The Future of Fractional CFOs
While the fractional CFO model is well-established in the US and Europe, it remains a growing sector in Australia. But there’s increasing interest.
“One of my biggest marketing challenges is educating clients on the value of a fractional CFO,” Petty says. “Many think they only need one if they’re in financial distress. But the best time to engage a CFO is when you’re planning for growth.”
With businesses increasingly seeking flexible, high-level financial expertise, the demand for fractional CFOs is expected to rise. “Small businesses need strategic financial guidance, but not all can afford a full-time CFO. The fractional model fills that gap.”
There’s also a space for Fractional CFOs in larger firms too, supporting the wider finance team, though these opportunities are fewer.

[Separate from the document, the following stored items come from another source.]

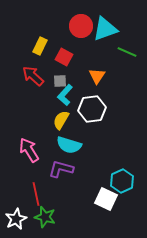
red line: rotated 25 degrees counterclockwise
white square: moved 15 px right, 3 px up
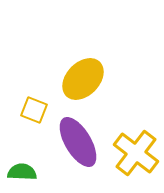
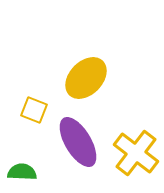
yellow ellipse: moved 3 px right, 1 px up
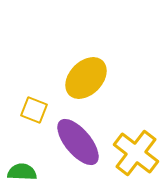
purple ellipse: rotated 9 degrees counterclockwise
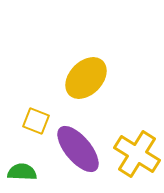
yellow square: moved 2 px right, 11 px down
purple ellipse: moved 7 px down
yellow cross: moved 1 px right, 1 px down; rotated 6 degrees counterclockwise
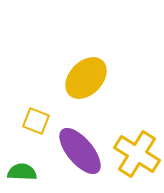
purple ellipse: moved 2 px right, 2 px down
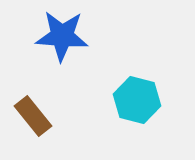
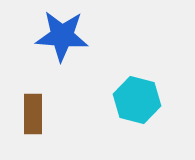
brown rectangle: moved 2 px up; rotated 39 degrees clockwise
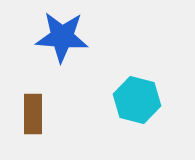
blue star: moved 1 px down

For those who are interested in the Fractional CFO lifestyle, without the pressure of running their own business, working for an existing Fractional CFO firm, such as Olive Business Partners is a good option.
It’s also the next step for Petty as she continues to increase her client work.
“I’d love to bring some other CFOs on board to help with that client work. And I’d love to see my clients continue to grow and evolve their businesses as well.
“It’s still a great option if you’re interested in a virtual CFO role, but you don’t want to do the sales and marketing side of the business.”
Petty’s journey demonstrates that with the right mindset, network, and strategy, transitioning from corporate finance to a fractional CFO business can be both rewarding and lucrative. As more businesses recognise the value of this model, the role of the fractional CFO is set to become an integral part of the financial landscape.